=== Data to examine ===
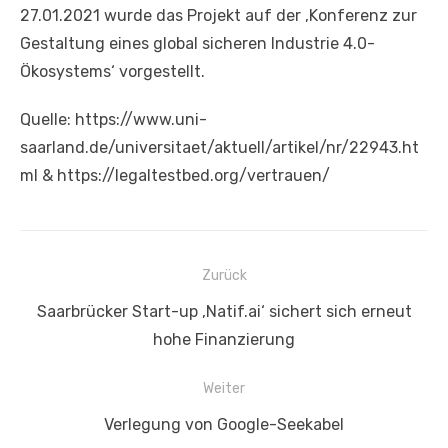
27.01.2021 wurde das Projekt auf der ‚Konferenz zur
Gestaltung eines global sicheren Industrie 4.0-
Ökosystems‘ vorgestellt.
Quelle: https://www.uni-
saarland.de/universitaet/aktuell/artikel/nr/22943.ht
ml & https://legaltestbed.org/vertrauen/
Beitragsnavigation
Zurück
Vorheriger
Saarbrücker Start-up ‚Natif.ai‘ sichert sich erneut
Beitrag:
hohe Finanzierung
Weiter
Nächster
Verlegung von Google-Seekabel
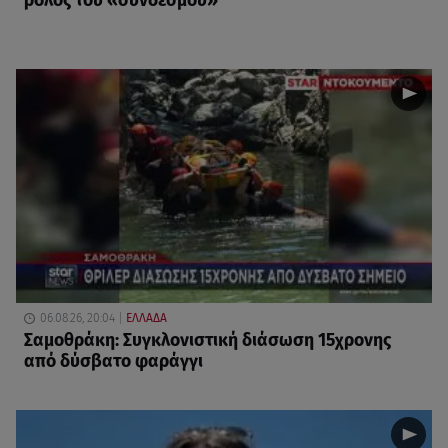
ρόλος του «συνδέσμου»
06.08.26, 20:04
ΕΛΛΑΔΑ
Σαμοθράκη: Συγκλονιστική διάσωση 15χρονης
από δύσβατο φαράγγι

=== What the task asks ===
Leave the images aside and retype each line of the listing above exactly.

=== Problem solution ===
27.01.2021 wurde das Projekt auf der ‚Konferenz zur
Gestaltung eines global sicheren Industrie 4.0-
Ökosystems‘ vorgestellt.
Quelle: https://www.uni-
saarland.de/universitaet/aktuell/artikel/nr/22943.ht
ml & https://legaltestbed.org/vertrauen/
Beitragsnavigation
Zurück
Vorheriger
Saarbrücker Start-up ‚Natif.ai‘ sichert sich erneut
Beitrag:
hohe Finanzierung
Weiter
Nächster
Verlegung von Google-Seekabel
ρόλος του «συνδέσμου»
06.08.26, 20:04
ΕΛΛΑΔΑ
Σαμοθράκη: Συγκλονιστική διάσωση 15χρονης
από δύσβατο φαράγγι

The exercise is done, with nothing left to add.